BEGIN DATA SHOWN

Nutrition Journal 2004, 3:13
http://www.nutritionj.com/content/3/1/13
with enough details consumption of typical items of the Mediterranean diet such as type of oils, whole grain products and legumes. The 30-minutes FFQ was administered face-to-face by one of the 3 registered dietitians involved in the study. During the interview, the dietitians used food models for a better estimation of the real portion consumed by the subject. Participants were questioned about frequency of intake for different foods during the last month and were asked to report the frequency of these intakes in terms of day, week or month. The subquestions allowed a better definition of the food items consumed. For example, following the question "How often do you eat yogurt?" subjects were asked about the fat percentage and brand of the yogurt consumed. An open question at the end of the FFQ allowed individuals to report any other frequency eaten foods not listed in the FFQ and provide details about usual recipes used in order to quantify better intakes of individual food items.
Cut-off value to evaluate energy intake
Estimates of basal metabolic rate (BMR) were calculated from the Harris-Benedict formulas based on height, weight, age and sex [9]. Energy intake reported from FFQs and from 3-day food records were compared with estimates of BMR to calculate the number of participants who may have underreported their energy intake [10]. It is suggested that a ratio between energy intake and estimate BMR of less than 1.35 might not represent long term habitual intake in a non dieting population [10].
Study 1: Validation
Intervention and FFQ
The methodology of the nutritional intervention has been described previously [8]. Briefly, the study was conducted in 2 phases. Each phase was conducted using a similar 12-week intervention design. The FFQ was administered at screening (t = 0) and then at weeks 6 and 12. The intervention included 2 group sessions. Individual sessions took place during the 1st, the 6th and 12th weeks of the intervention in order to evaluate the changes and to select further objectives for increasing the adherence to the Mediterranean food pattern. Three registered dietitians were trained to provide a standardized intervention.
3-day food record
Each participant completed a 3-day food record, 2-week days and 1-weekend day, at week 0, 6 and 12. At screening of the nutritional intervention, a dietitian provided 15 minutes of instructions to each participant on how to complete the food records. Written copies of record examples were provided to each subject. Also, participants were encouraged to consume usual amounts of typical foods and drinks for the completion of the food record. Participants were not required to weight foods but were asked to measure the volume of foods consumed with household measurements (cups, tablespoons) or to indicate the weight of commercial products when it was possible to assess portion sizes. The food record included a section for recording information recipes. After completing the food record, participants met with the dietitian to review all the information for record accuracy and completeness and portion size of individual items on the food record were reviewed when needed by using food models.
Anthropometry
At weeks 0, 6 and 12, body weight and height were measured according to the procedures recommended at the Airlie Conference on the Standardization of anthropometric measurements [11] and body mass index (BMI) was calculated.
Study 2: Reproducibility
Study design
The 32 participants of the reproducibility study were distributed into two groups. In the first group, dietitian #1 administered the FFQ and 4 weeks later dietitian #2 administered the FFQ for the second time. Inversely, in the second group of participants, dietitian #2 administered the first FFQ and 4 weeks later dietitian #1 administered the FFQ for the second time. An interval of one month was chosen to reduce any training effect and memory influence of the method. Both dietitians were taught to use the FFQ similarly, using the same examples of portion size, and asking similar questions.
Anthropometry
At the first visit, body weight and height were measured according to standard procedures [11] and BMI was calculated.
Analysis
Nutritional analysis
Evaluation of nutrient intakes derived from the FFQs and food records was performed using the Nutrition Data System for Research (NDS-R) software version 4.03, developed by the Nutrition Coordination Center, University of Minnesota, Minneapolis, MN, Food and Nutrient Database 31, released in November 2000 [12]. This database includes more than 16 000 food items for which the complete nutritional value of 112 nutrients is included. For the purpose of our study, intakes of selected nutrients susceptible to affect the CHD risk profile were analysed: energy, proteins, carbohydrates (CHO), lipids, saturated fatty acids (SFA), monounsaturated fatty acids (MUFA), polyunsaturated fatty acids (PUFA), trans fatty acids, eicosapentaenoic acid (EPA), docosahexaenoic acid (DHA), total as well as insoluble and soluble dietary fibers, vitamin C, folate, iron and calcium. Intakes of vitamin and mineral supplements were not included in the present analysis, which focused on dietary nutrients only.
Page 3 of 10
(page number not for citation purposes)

END DATA SHOWN

#### WHAT TO DO
Out of the data above, transcribe exactly and only the lines starting with the line that has "The 32 participants" and going on through the line that has "Nutritional analysis", both included.

#### RESULT BELOW
The 32 participants of the reproducibility study were distributed into two groups. In the first group, dietitian #1 administered the FFQ and 4 weeks later dietitian #2 administered the FFQ for the second time. Inversely, in the second group of participants, dietitian #2 administered the first FFQ and 4 weeks later dietitian #1 administered the FFQ for the second time. An interval of one month was chosen to reduce any training effect and memory influence of the method. Both dietitians were taught to use the FFQ similarly, using the same examples of portion size, and asking similar questions.
Anthropometry
At the first visit, body weight and height were measured according to standard procedures [11] and BMI was calculated.
Analysis
Nutritional analysis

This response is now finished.